Seit 20 Jahren leugnen Polizei, Justiz und Politik die Tatsache, dass sich Oury Jalloh auf keinen Fall selbst anzünden konnte. Bis heute wird in den Gerichtssälen von Dessau, Magdeburg, Halle und Naumburg, im Landtag von Sachsen-Anhalt, zuletzt in Karlsruhe und Den Haag die absurde Version von der Selbsttötung akzeptiert und festgeschrieben.
Juristisch sei der Fall in Deutschland damit abgeschlossen, heißt es. Aber wie die „Initiative in Gedenken an Oury Jalloh“ in ihrer Presseerklärung richtig schreibt, sprechen die ermittelten Fakten „eine eindeutige Sprache: Das war Mord! Ein Mord, der kein Mord sein darf.“ Und Mord verjährt schließlich nicht, heißt es in der Presseerklärung weiter. „Der Kampf um Aufklärung und Gerechtigkeit wird so lange dauern, bis der Oury Jalloh-Komplex aufgelöst ist und die Täter zur Verantwortung gezogen werden!“ Saliou Diallo, Ourys Bruder, bezeichnete die Kundgebung letzte Woche in Dessau als einen weiteren „Jahrestag des Kampfes um die Wahrheit“.

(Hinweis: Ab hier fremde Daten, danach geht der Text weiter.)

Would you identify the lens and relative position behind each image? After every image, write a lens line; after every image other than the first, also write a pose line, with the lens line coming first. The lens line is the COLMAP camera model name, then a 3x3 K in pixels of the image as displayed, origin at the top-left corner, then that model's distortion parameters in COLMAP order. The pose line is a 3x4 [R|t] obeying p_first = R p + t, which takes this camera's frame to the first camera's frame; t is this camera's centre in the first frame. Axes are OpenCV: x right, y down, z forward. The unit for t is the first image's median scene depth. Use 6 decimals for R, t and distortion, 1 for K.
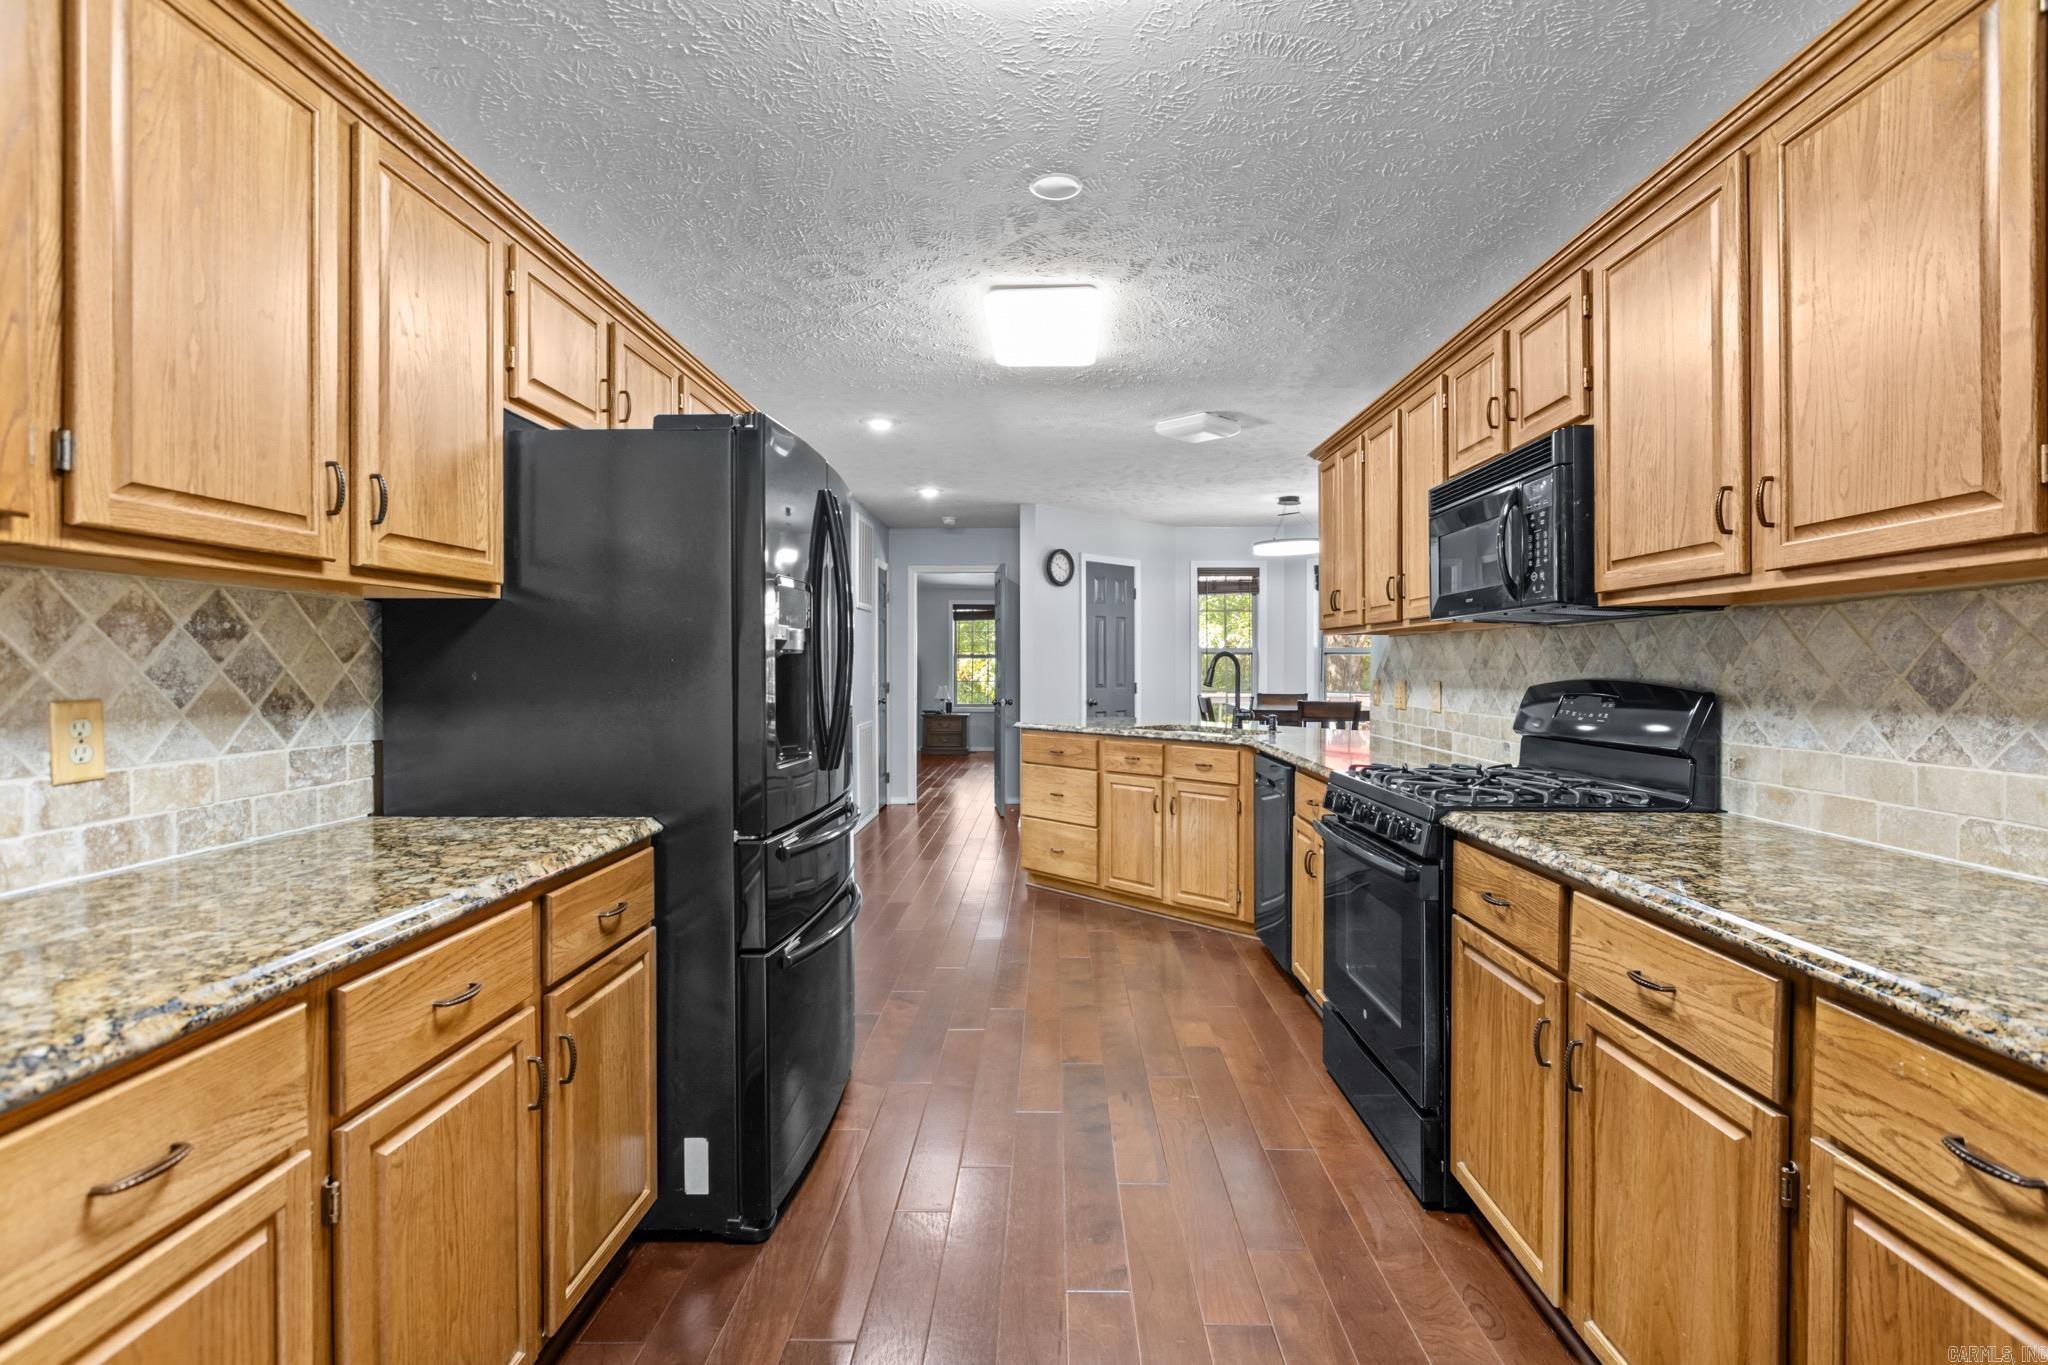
lens RADIAL K [[968.4, 0, 1023.1], [0, 968.4, 655.5], [0, 0, 1]] dist [-0.006433, -0.000894]
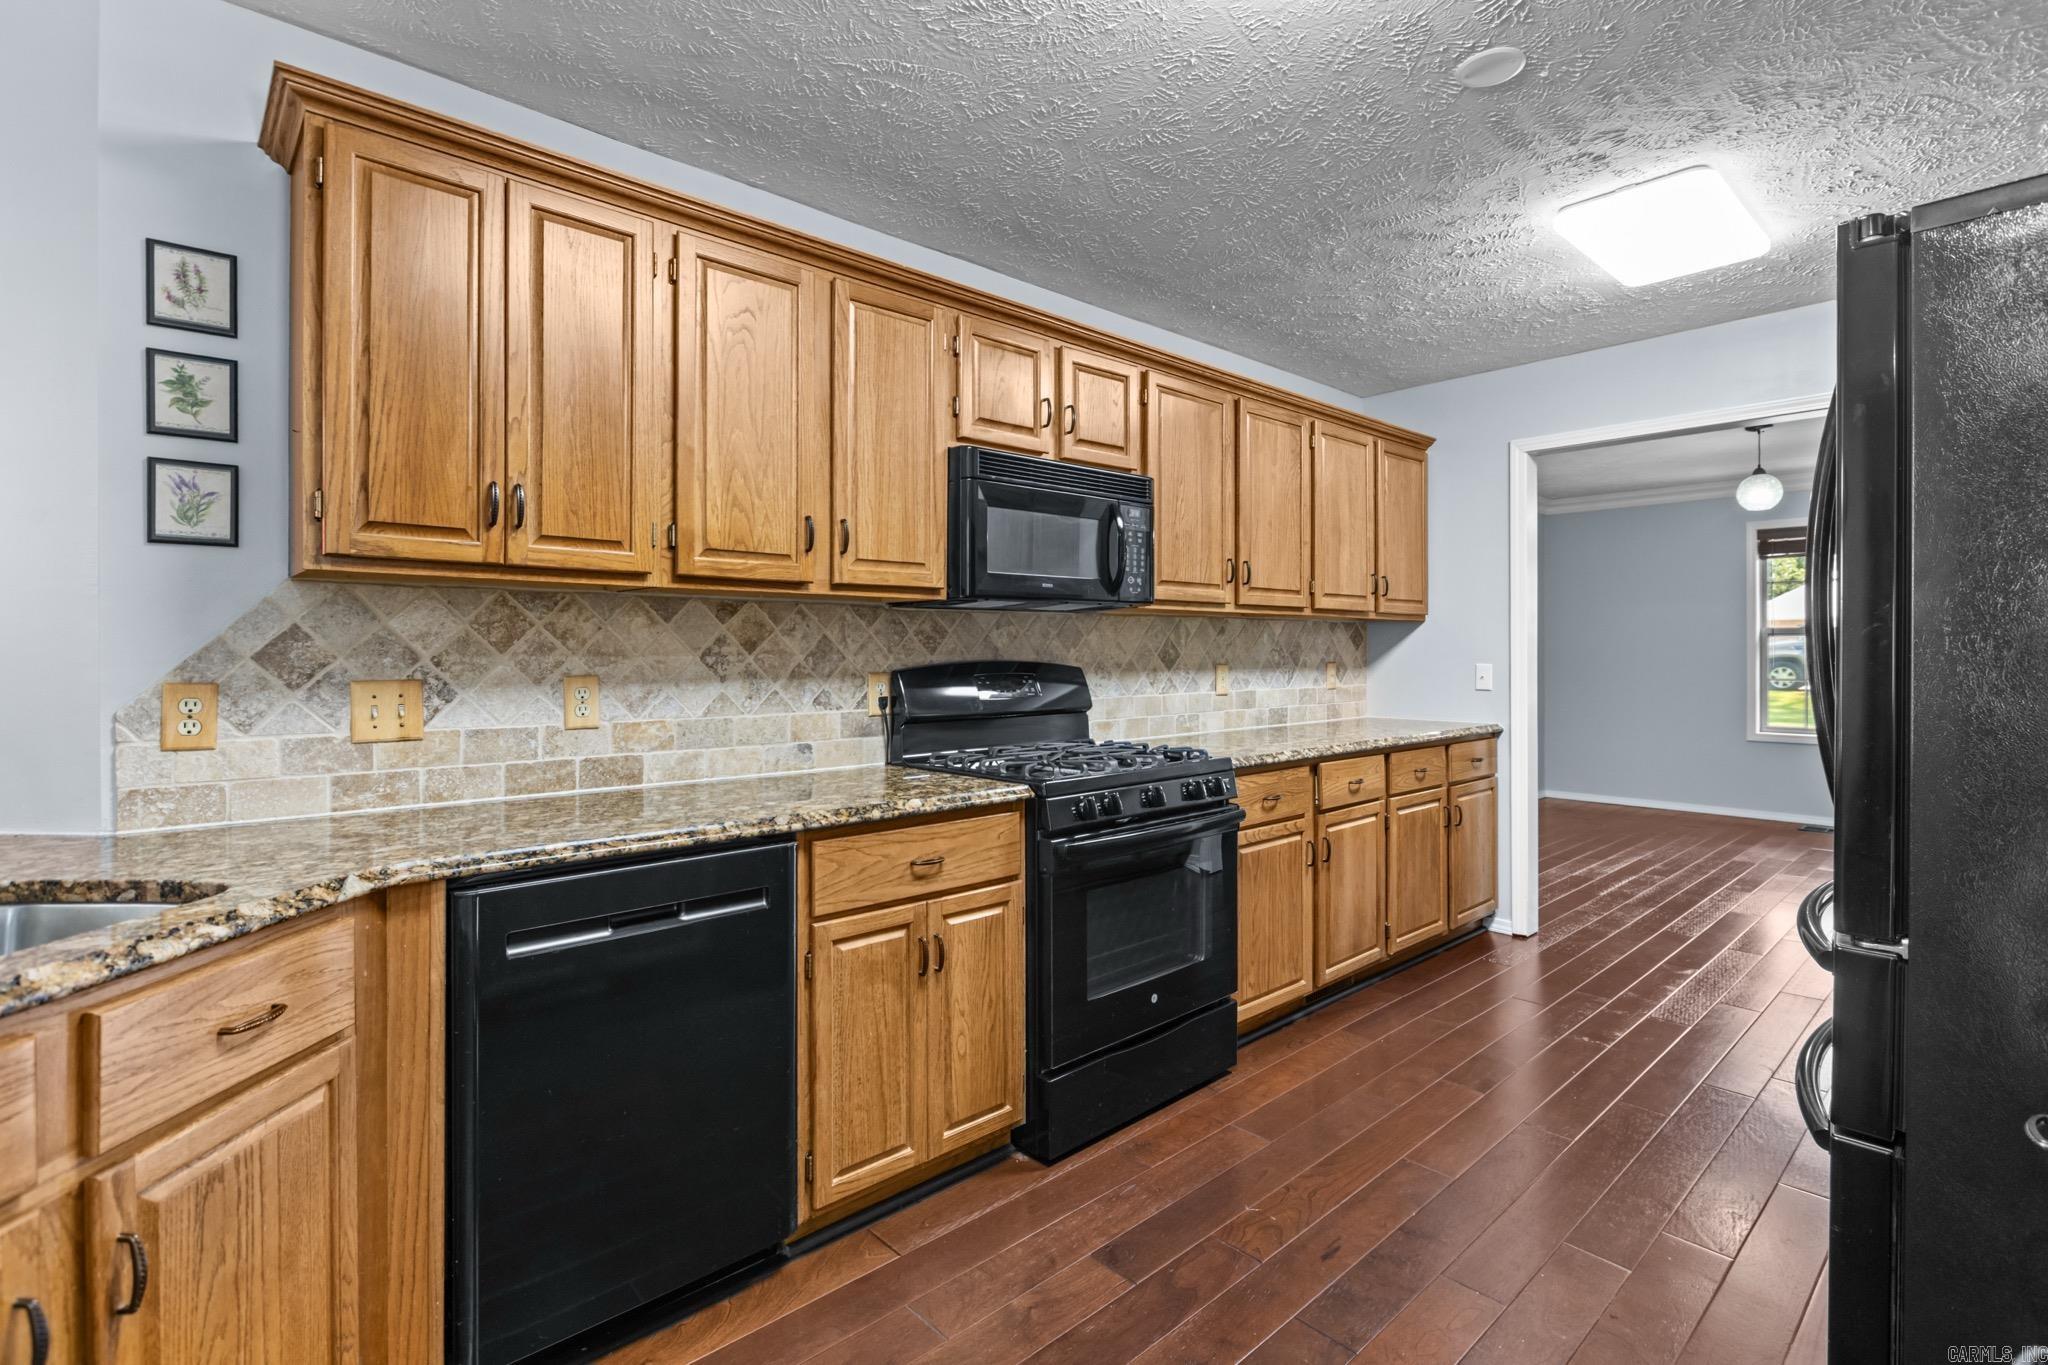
lens RADIAL K [[968.4, 0, 1023.1], [0, 968.4, 655.5], [0, 0, 1]] dist [-0.006433, -0.000894]
pose [[-0.698618, -0.001846, 0.715492, -0.357143], [-0.006016, 0.999976, -0.003295, 0.029208], [-0.715469, -0.006606, -0.698613, 2.412176]]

Allerdings ist die jahrelange Vertuschung und Leugnung durch die deutsche Justiz in diesem und in anderen Fällen eine ernste Warnung. Von ihnen wird die Gerechtigkeit nicht ausgehen. Gerade in der heutigen Zeit eskalierender Kriege setzen die Regierung und der Staat einschließlich der Gerichte und Gewaltorgane nicht auf Aufklärung und Verständigung, sondern immer mehr auf Konfrontation. Tragische Attentate wie in Solingen, Mannheim und Magdeburg werden zum Anlass genommen, um die Polizei aufzurüsten und die Hetze gegen Geflüchtete und Migranten zu verschärfen.
Nicht nur die AfD, in der Alice Weidel inzwischen offen und laut nach „Remigration“ schreit – alle Parteien, von SPD und Grünen über FDP und CDU/CSU bis hin zur Linken und der Wagenknecht-Partei BSW betreiben diese Politik, obwohl (oder gerade weil) sie im Wahlkampf stehen. Diese Politik richtet sich im Kern gegen die Arbeiterklasse, die angesichts der Angriffe auf ihre Arbeitsplätze, Löhne und Rechte vor großen Kämpfen steht. Nur im Kampf für eine sozialistische, internationale Perspektive kann letztendlich Gerechtigkeit hergestellt werden.